Excerpt from a dataset =
____

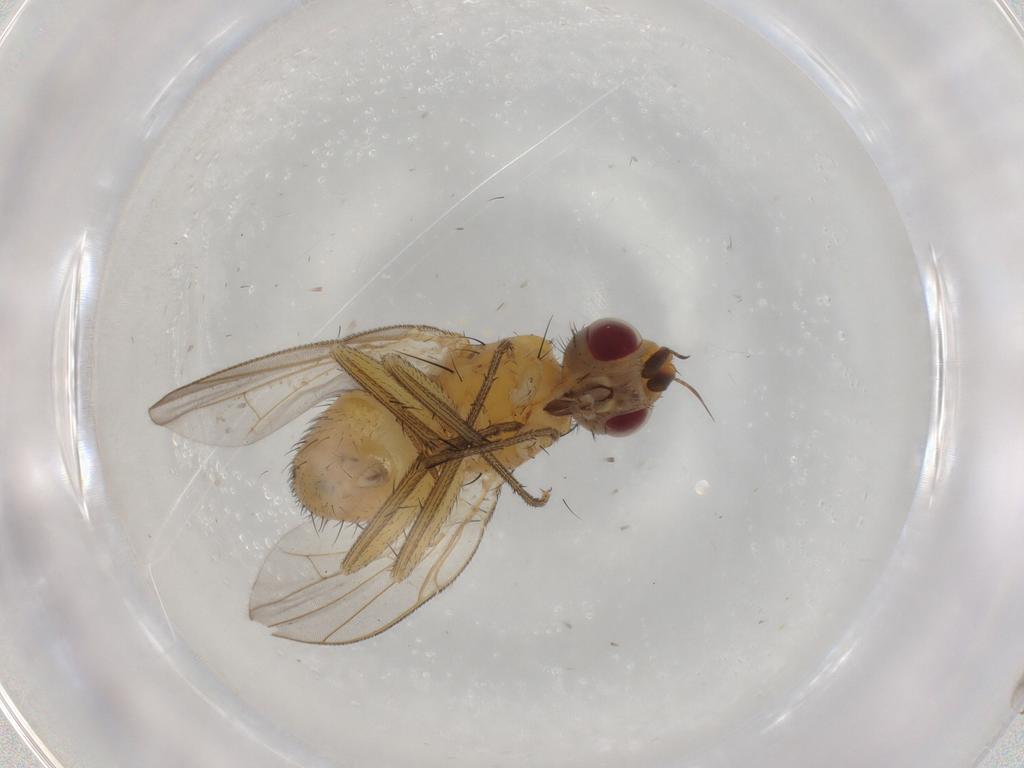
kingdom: Animalia
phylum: Arthropoda
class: Insecta
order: Diptera
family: Muscidae
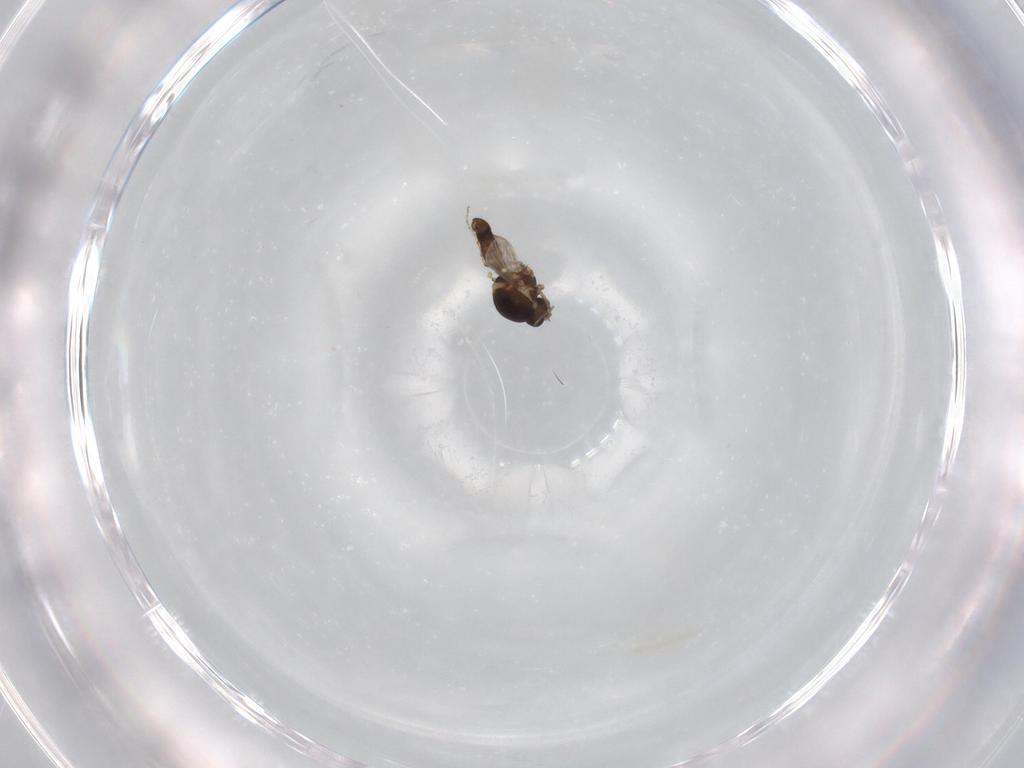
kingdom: Animalia
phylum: Arthropoda
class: Insecta
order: Diptera
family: Ceratopogonidae
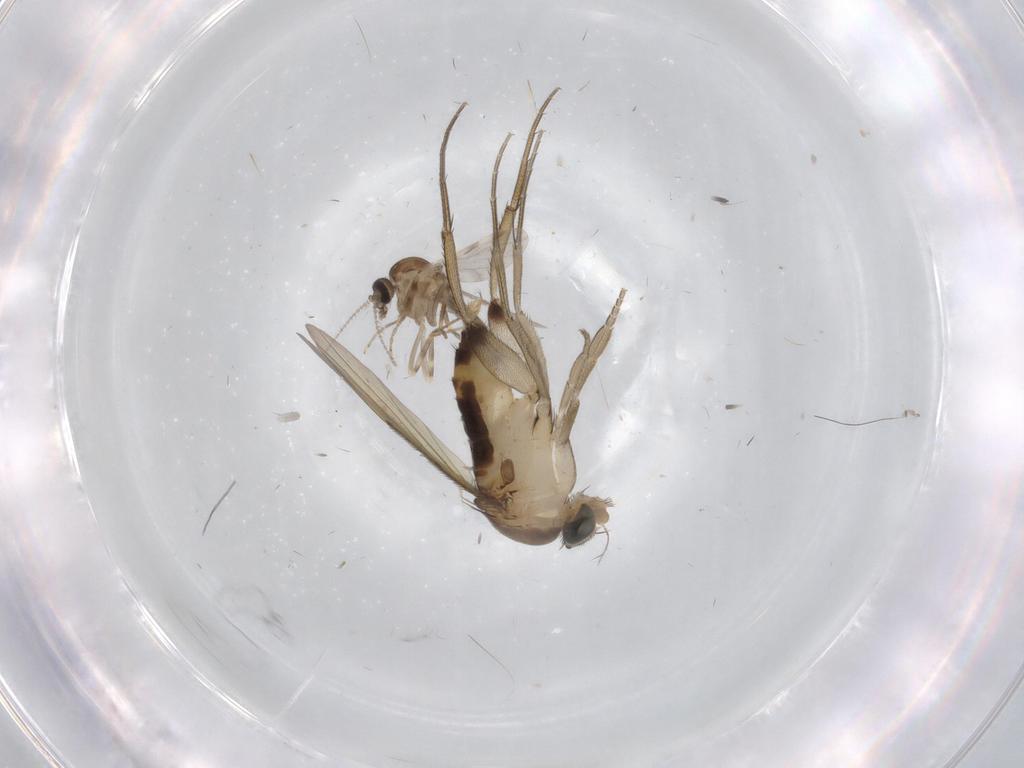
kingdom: Animalia
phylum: Arthropoda
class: Insecta
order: Diptera
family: Phoridae
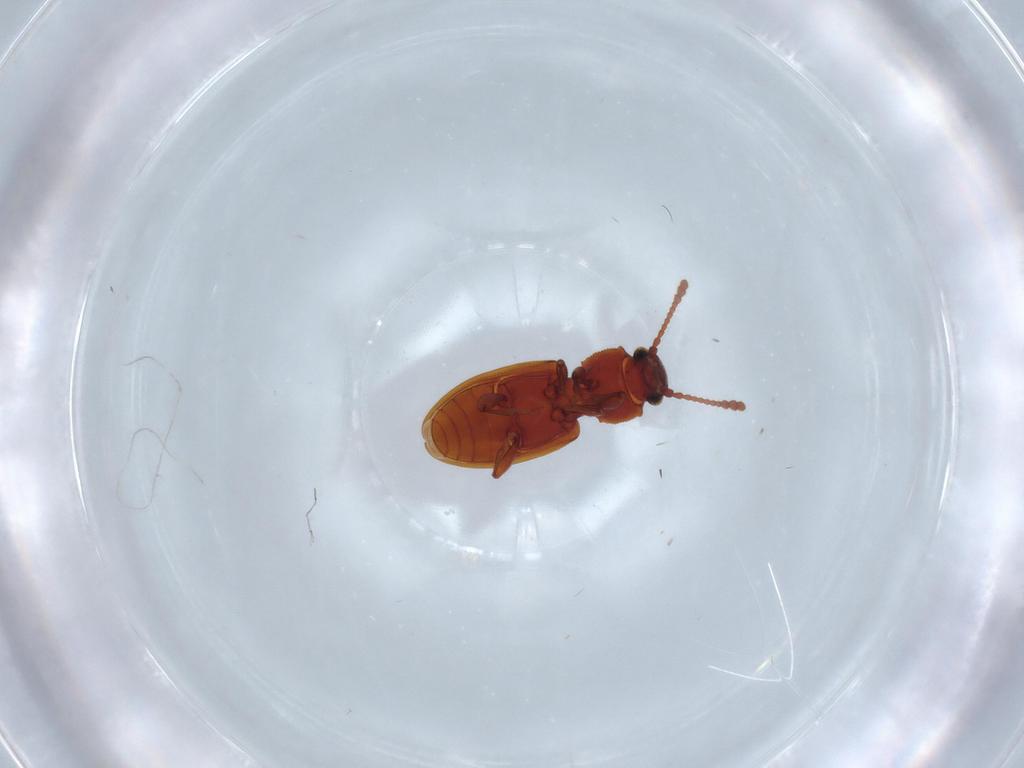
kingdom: Animalia
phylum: Arthropoda
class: Insecta
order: Coleoptera
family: Silvanidae
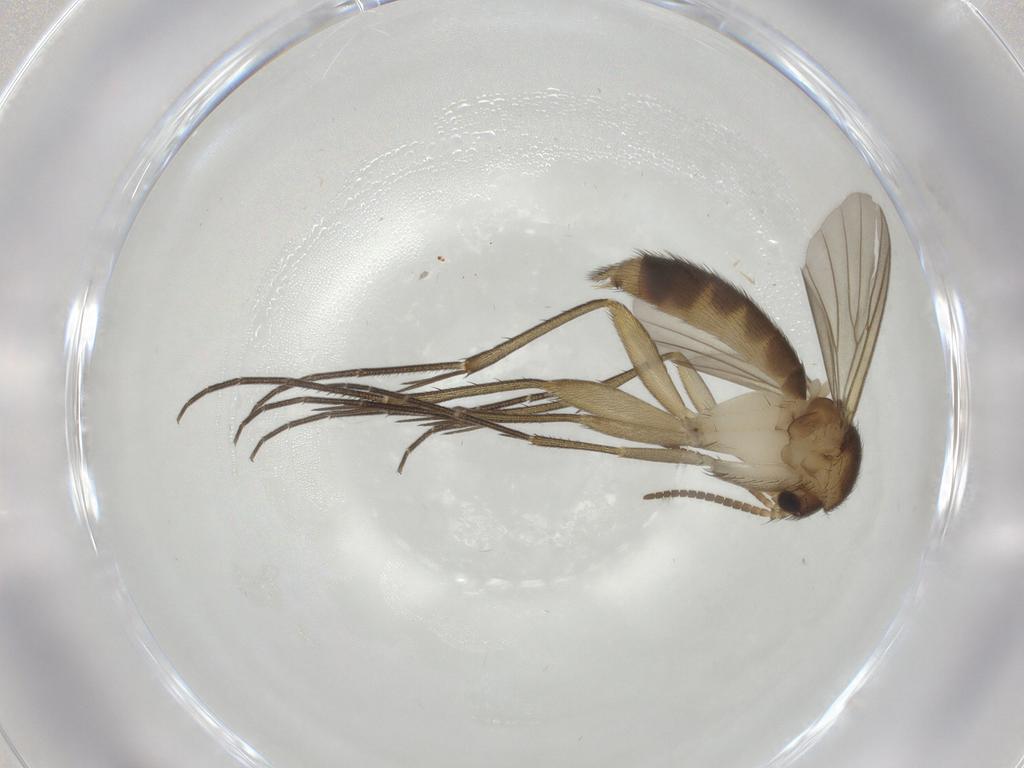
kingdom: Animalia
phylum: Arthropoda
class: Insecta
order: Diptera
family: Mycetophilidae
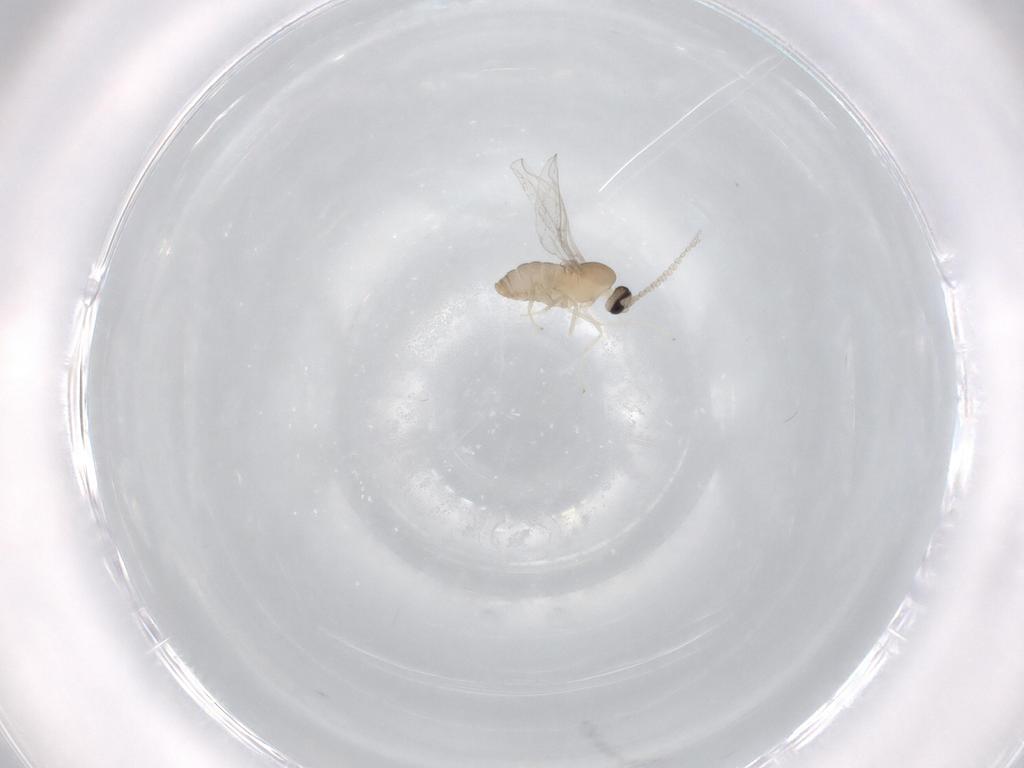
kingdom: Animalia
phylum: Arthropoda
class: Insecta
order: Diptera
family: Cecidomyiidae
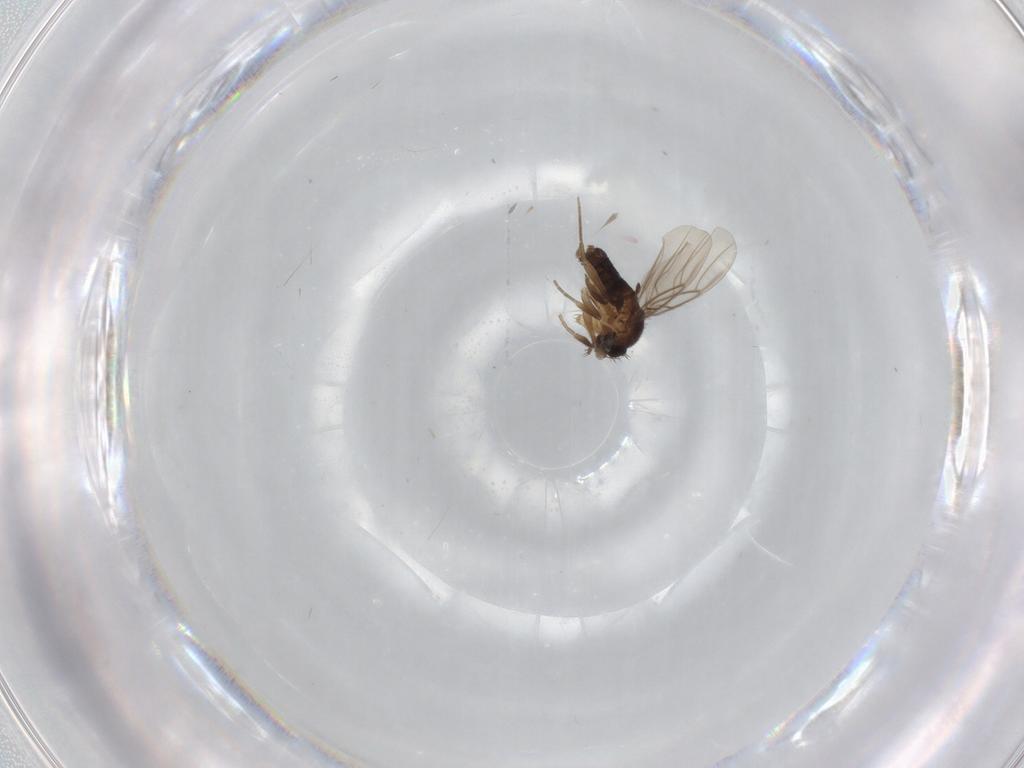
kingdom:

____

PROBLEM REQUIREMENTS =
Please write out every line of the material above word for word, leaving out the pictures.

SOLUTION FOR THIS PROBLEM =
kingdom: Animalia
phylum: Arthropoda
class: Insecta
order: Diptera
family: Muscidae
kingdom: Animalia
phylum: Arthropoda
class: Insecta
order: Diptera
family: Ceratopogonidae
kingdom: Animalia
phylum: Arthropoda
class: Insecta
order: Diptera
family: Phoridae
kingdom: Animalia
phylum: Arthropoda
class: Insecta
order: Coleoptera
family: Silvanidae
kingdom: Animalia
phylum: Arthropoda
class: Insecta
order: Diptera
family: Mycetophilidae
kingdom: Animalia
phylum: Arthropoda
class: Insecta
order: Diptera
family: Cecidomyiidae
kingdom:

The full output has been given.